Programın devamında teknolojik aletlerin ve sosyal medyanın hayatımıza etkileri üzerine konuşuldu. Örneğin günümüzde fotoğraf çekme kaygısı ile dünyaya kameranın arkasından baktığımıza değinildi. Bu nedenle de gittiğimiz yerlerde de çoğu şeyi fark etmediğimize, bundan dolayı da bu tecrübelerin ruhumuzda yer edinemediğine dikkat çekildi. Özellikle son zamanlarda içinde bulunduğumuz salgın koşullarında bu süreci kamera önünde, ekran başında geçirdiğimiz için çevrim içi olarak yaptığımız etkinliklerde anılarımızın oluşmadığı, yaşadıklarımızın sosyal medyadaki gibi anlık olarak belirip kaybolduğu, hafızamızdan kısa sürede silindiği ifade edildi.

Karakaya, programın sonuna doğru, Rengâhenk dergisi ile başlayan yazma serüveninden, yazılarının kitaplaşma sürecinden, okuduklarını dinlediklerini kitaba nasıl aktardığından bahsetti.

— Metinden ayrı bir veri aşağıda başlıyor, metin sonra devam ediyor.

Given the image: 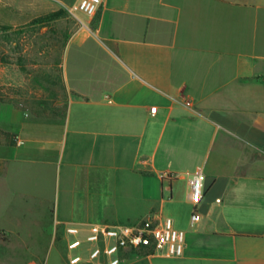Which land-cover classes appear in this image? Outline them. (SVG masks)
I'll return each instance as SVG.
<instances>
[{
    "label": "crops",
    "instance_id": "1",
    "mask_svg": "<svg viewBox=\"0 0 264 264\" xmlns=\"http://www.w3.org/2000/svg\"><path fill=\"white\" fill-rule=\"evenodd\" d=\"M66 15L76 29L57 32L44 92L61 102L42 99L40 64L5 65L0 129L17 143L0 141V231L5 199H41L67 242L69 228L146 219L184 233L180 256L121 251L119 264H264V0H104ZM31 174L49 193L15 188ZM74 179L105 186L96 199Z\"/></svg>",
    "mask_w": 264,
    "mask_h": 264
},
{
    "label": "rangeland",
    "instance_id": "2",
    "mask_svg": "<svg viewBox=\"0 0 264 264\" xmlns=\"http://www.w3.org/2000/svg\"><path fill=\"white\" fill-rule=\"evenodd\" d=\"M72 1L0 0V57L3 59V62H0L1 96L5 97V65L7 68L9 64L24 66L37 63L42 66L38 72L41 78L40 85L43 88L42 99L48 102L50 98L53 101H62V93L59 92L58 97H55L46 95L44 92L48 90L46 81L50 79V65L55 68L59 64L63 39L57 38V32L76 29V22L67 18L66 15V6ZM77 16L82 17V14L77 13ZM34 48L41 51V55L34 54ZM0 104L5 103L0 102ZM61 109L60 106L58 110L61 111ZM57 173L58 171L56 175ZM56 178L57 176L52 178L55 183L52 193L56 189V192L62 196L65 191L64 179ZM73 181L79 186L87 187V194L97 197L96 199L99 197L97 188L105 186H103L105 182L102 183V181L100 183H92L85 179H74ZM15 188L32 193H49L50 182L48 179L40 181V178H35L31 174L26 178L17 179ZM57 218L55 204L49 200L5 199V229L0 231V241L4 244L1 248L3 252L1 261L4 264H71V258L79 256L81 260L77 264H90V252L95 248L103 250L104 243L87 242L88 233L86 232H81L74 238L67 233L68 242L75 239L81 242L77 248L70 249L66 235L62 231L64 224L57 223ZM81 218V215L77 217V219ZM126 252L127 255L135 254L131 251ZM136 254L140 255L143 252ZM113 258H119V255L107 257L101 254L98 260L102 264H109Z\"/></svg>",
    "mask_w": 264,
    "mask_h": 264
},
{
    "label": "built area",
    "instance_id": "3",
    "mask_svg": "<svg viewBox=\"0 0 264 264\" xmlns=\"http://www.w3.org/2000/svg\"><path fill=\"white\" fill-rule=\"evenodd\" d=\"M104 0H75L69 6H66V12L73 18H77V13L86 16H94ZM190 106V103H187ZM156 107L150 108V113L155 114ZM158 176L162 178H175L173 173L159 171ZM203 180L204 174L201 169L196 170L190 179V196L195 208L203 198ZM197 213L193 212L191 221L194 222ZM68 234L78 235L76 228H69ZM86 241L90 243H104L103 250L95 248L90 252V264H102L98 258L101 254L107 257L119 255L121 251L135 252H157L166 256H180L183 253L184 233L173 227L170 218L164 219L162 224H154L150 219H146L136 225H92L89 227ZM81 245L77 239L68 244L70 249H75ZM80 257L71 258V264L80 262ZM109 264H119L118 258L110 260Z\"/></svg>",
    "mask_w": 264,
    "mask_h": 264
},
{
    "label": "trees",
    "instance_id": "4",
    "mask_svg": "<svg viewBox=\"0 0 264 264\" xmlns=\"http://www.w3.org/2000/svg\"><path fill=\"white\" fill-rule=\"evenodd\" d=\"M3 59L0 57V62H3L2 61ZM0 102H3L5 103V97L4 96H1L0 95ZM0 141H2L4 144H5V141L10 143V144H16L17 143V138L12 135V134H9L3 130L0 129ZM133 253H138V252H135V251H131Z\"/></svg>",
    "mask_w": 264,
    "mask_h": 264
}]
</instances>
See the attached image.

Yazmanın sancılı bir süreç olduğunu belirten Karakaya “Yazmak insanın kendinden parçalar bıraktığı, kelimeler doğurduğu sıkıntılı bir süreç, insana hem getirdiği hem de götürdüğü şeyler var.” dedi. Yazmayı uğraş edinmek isteyen gençlere tavsiye niteliğinde, yazmadan önce bol bol okuyarak üslup ve yazı rengi oluşturulması ve bu sürecin sabırla yürütülmesi gerektiğini vurguladı.

Programın sonunda izleyicilerden gelen sorular üzerine babaannenin şiveli konuşmasına ve bunu kitaba nasıl aktardığına değindi. Soruların cevaplanmasının ardından program sona erdi.